*** Opening Text provided ***

They were not as tall as he, nor as big—years as a blacksmith’s apprentice had given him arms and shoulders to make two of most men’s—but he had begun shaving every day to stop their jokes about his youth. Friendly jokes, but still jokes. He would not have them start again because he spoke of a feeling.
I would think the best way to avoid accusations of youth would be to keep your facial hair but maybe Perrin's still in that patchy phase. You can really see just how tightly strung he is that even friendly jokes from dudes he's been traveling with for months get to him.
“It has to report. To a Halfman, usually.” In the Borderlands there was a bounty on ravens; no one there ever dared assume any raven was just a bird. “Light, if Heartsbane saw what the ravens saw, we would all have been dead before we reached the mountains.”

*** Closing Text provided ***

Instructions:
a - Write out the part of the Perrin excerpt that begins with the words containing "I would think" and ends with "get to him.".
b - Answer these questions using the Perrin excerpt:
(i) What had given him arms and shoulders to make two of most men's?
(ii) What had he begun doing every day to stop the jokes about his youth?
(iii) In the Borderlands, what was there a bounty on?
c - List every capitalized word in the Perrin excerpt that does not start a sentence.
Work from the Perrin excerpt alone.

*** Opening Data segment ***

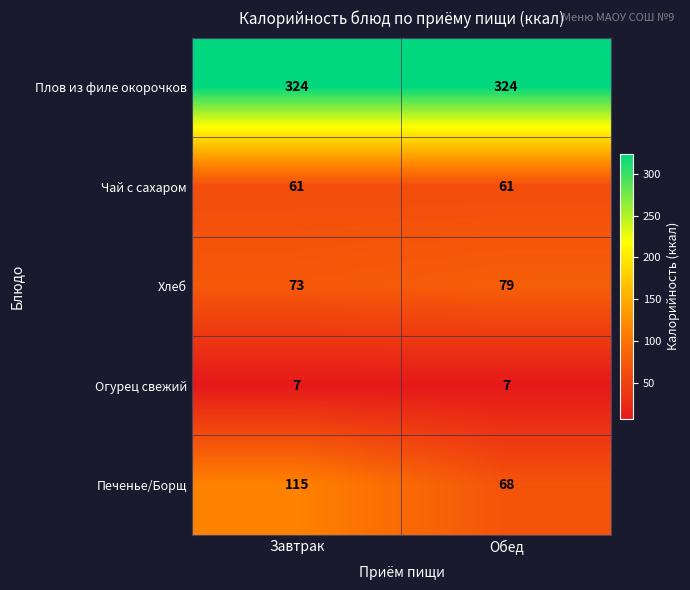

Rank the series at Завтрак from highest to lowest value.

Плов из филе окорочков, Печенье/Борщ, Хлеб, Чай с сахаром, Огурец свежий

*** Closing Data segment ***

Answers to the exercises:
a -
I would think the best way to avoid accusations of youth would be to keep your facial hair but maybe Perrin's still in that patchy phase. You can really see just how tightly strung he is that even friendly jokes from dudes he's been traveling with for months get to him.

b -
(i) Years as a blacksmith's apprentice.
(ii) Shaving.
(iii) Ravens.

c - Perrin's, Halfman, Borderlands, Heartsbane